El día antes del partido se embarcó desde Buenos Aires en uno de los buques que iban saturados de aficionados argentinos. Ninguno supo que aquel viajero apretujado entre ellos, de buenos modales y que impresionaba por su estatura, era el encargado de repartir justicia en el partido más importante de la historia.
Langenus, a partir de ese momento tuvo que lidiar con toda clase de problemas derivados de la disputa del partido. Lo explicaría luego con detalle en la crónica que envió al semanario alemán y en Silbando por el mundo, el libro que escribió después de su retirada y en la que narró todas las experiencias que el fútbol le regaló a lo largo de su vida. Es un libro de deporte, pero también de los escenarios y países que se encontraba a su paso. Ahí es donde el belga confirma que él fue quien decidió que se jugase cada tiempo con un balón -Uruguay y Argentina trataron de imponer su propia pelota-, pero su relato le sirvió sobre todo para criticar la exagerada agitación que rodeó el ambiente y en la que participaron sus protagonistas y todos los que debían de haber puesto un poco de cordura.

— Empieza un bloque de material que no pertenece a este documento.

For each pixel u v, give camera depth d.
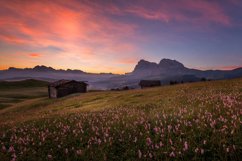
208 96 27.83
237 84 41.59
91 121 21.56
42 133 17.75
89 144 14.50
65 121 23.52
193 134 12.98
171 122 16.05
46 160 13.02
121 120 20.22
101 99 63.59
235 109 16.38
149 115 21.06
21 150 14.73
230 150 10.53
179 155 11.12
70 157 13.11
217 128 13.43
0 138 18.34
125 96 58.09
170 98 35.09
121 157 12.27
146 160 11.52
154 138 13.83
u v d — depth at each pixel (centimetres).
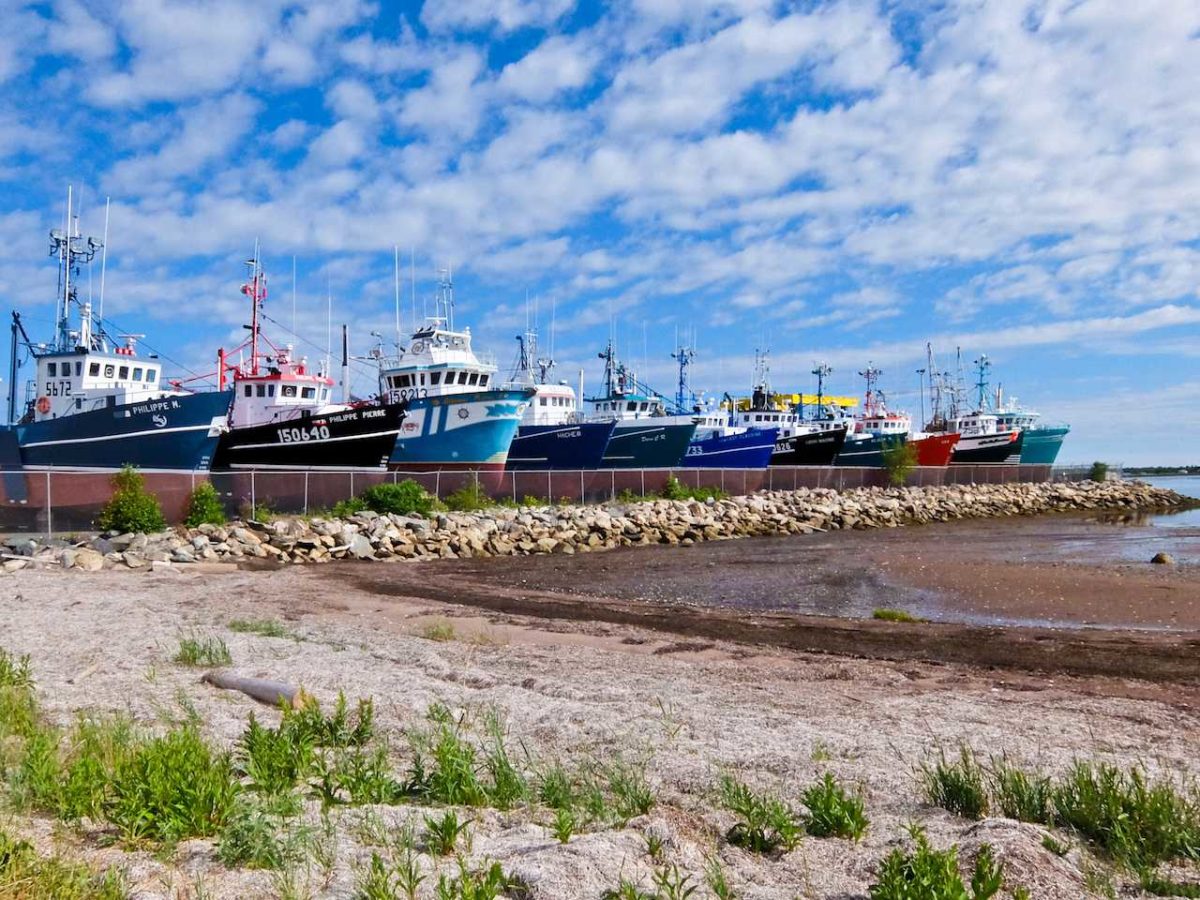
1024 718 807
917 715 812
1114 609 1734
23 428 3709
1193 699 937
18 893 364
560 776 554
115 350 3947
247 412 4106
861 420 7712
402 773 601
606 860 419
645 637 1350
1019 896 343
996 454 7606
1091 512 5944
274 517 3092
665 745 671
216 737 670
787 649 1258
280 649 1117
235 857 422
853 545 3344
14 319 3997
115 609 1550
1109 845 455
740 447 5591
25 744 596
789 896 389
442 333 4416
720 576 2373
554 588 2141
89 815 476
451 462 4103
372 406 3816
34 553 2442
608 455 5197
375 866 389
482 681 941
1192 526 4394
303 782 560
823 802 487
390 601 1800
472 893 359
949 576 2269
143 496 2852
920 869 373
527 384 5253
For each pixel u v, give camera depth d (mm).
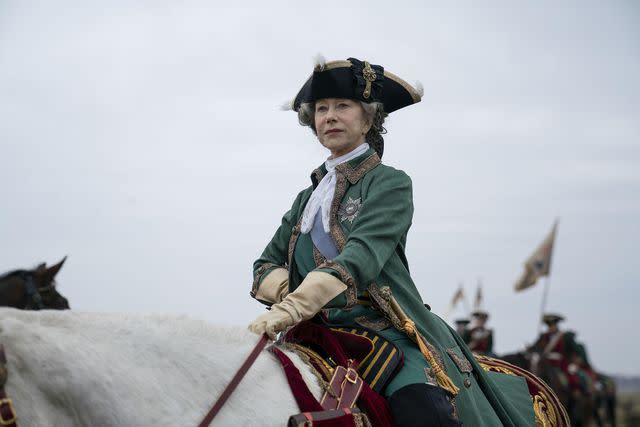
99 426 2959
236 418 3166
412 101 4328
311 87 4121
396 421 3576
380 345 3736
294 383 3344
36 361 2869
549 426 4535
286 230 4324
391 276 3979
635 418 32938
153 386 3076
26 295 6184
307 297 3555
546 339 18656
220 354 3281
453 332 4281
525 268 19188
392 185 3967
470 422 3842
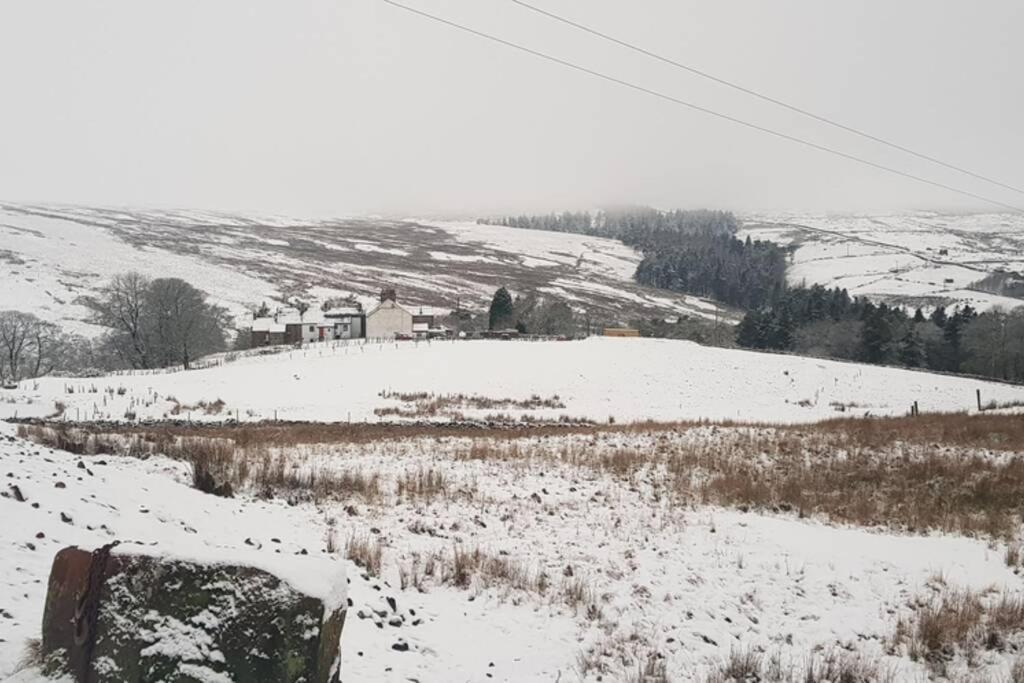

Uruguay se impuso después de remontar en el segundo tiempo y Langenus tomó decisiones arriesgadas como conceder el protestado segundo gol de Argentina poco antes del descanso y que suponía el momentáneo 1-2 que enmudeció un estadio en el que, según algunos cálculos de difícil comprobación, había cerca de dos mil aficionados que habían entrado con un arma de fuego en previsión de que aquello terminase convertido en una guerra.
Finalizado el partido Langenus salió del campo como si se lo llevase el demonio. Dejó la crónica para un poco más tarde y se presentó en el puerto dispuesto a embarcar en el Duilio. Allí comprobó que su apuro había resultado inútil. La niebla había caído sobre el Río de la Plata y las autoridades habían prohibido el tráfico de embarcaciones. Encerrado en su camarote aguardó la partida del buque que le llevó de vuelta a Europa. Allí seguiría arbitrando con su reconocible figura, su facilidad para los idiomas y su exquisita educación. Estuvo, aunque de forma casi testimonial, en los Mundiales de 1934 y 1938. Después se retiró convencido de que había cumplido con su tarea: impartir justicia y que la crónica llegase siempre a tiempo.